- [DATA PROVIDED]

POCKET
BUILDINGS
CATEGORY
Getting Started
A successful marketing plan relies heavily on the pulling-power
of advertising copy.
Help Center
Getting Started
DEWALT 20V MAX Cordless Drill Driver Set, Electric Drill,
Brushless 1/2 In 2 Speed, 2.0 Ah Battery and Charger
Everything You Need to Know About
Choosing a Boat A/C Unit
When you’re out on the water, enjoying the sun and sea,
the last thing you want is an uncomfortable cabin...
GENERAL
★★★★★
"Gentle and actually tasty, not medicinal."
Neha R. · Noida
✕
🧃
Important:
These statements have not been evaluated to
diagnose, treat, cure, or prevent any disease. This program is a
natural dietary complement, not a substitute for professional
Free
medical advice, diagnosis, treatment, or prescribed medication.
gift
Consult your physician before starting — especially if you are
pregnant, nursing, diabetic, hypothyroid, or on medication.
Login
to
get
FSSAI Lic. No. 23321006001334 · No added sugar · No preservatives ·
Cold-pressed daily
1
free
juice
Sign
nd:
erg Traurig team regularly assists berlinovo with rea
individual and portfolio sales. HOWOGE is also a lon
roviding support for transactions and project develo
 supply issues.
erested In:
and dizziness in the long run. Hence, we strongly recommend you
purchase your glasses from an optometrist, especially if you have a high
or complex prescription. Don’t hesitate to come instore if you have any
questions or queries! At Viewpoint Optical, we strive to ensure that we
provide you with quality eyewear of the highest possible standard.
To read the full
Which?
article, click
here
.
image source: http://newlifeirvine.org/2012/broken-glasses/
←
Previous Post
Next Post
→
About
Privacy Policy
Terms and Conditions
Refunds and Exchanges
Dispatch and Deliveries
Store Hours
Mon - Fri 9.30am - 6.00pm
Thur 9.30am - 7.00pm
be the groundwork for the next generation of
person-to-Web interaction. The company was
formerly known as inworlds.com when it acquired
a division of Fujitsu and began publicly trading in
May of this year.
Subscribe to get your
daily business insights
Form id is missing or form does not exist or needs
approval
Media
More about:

- [TASK GOAL]
Your task is to reproduce the records in full, without any alteration.

- [SOLUTION FOR THIS EXERCISE]
POCKET
BUILDINGS
CATEGORY
Getting Started
A successful marketing plan relies heavily on the pulling-power
of advertising copy.
Help Center
Getting Started
DEWALT 20V MAX Cordless Drill Driver Set, Electric Drill,
Brushless 1/2 In 2 Speed, 2.0 Ah Battery and Charger
Everything You Need to Know About
Choosing a Boat A/C Unit
When you’re out on the water, enjoying the sun and sea,
the last thing you want is an uncomfortable cabin...
GENERAL
★★★★★
"Gentle and actually tasty, not medicinal."
Neha R. · Noida
✕
🧃
Important:
These statements have not been evaluated to
diagnose, treat, cure, or prevent any disease. This program is a
natural dietary complement, not a substitute for professional
Free
medical advice, diagnosis, treatment, or prescribed medication.
gift
Consult your physician before starting — especially if you are
pregnant, nursing, diabetic, hypothyroid, or on medication.
Login
to
get
FSSAI Lic. No. 23321006001334 · No added sugar · No preservatives ·
Cold-pressed daily
1
free
juice
Sign
nd:
erg Traurig team regularly assists berlinovo with rea
individual and portfolio sales. HOWOGE is also a lon
roviding support for transactions and project develo
 supply issues.
erested In:
and dizziness in the long run. Hence, we strongly recommend you
purchase your glasses from an optometrist, especially if you have a high
or complex prescription. Don’t hesitate to come instore if you have any
questions or queries! At Viewpoint Optical, we strive to ensure that we
provide you with quality eyewear of the highest possible standard.
To read the full
Which?
article, click
here
.
image source: http://newlifeirvine.org/2012/broken-glasses/
←
Previous Post
Next Post
→
About
Privacy Policy
Terms and Conditions
Refunds and Exchanges
Dispatch and Deliveries
Store Hours
Mon - Fri 9.30am - 6.00pm
Thur 9.30am - 7.00pm
be the groundwork for the next generation of
person-to-Web interaction. The company was
formerly known as inworlds.com when it acquired
a division of Fujitsu and began publicly trading in
May of this year.
Subscribe to get your
daily business insights
Form id is missing or form does not exist or needs
approval
Media
More about:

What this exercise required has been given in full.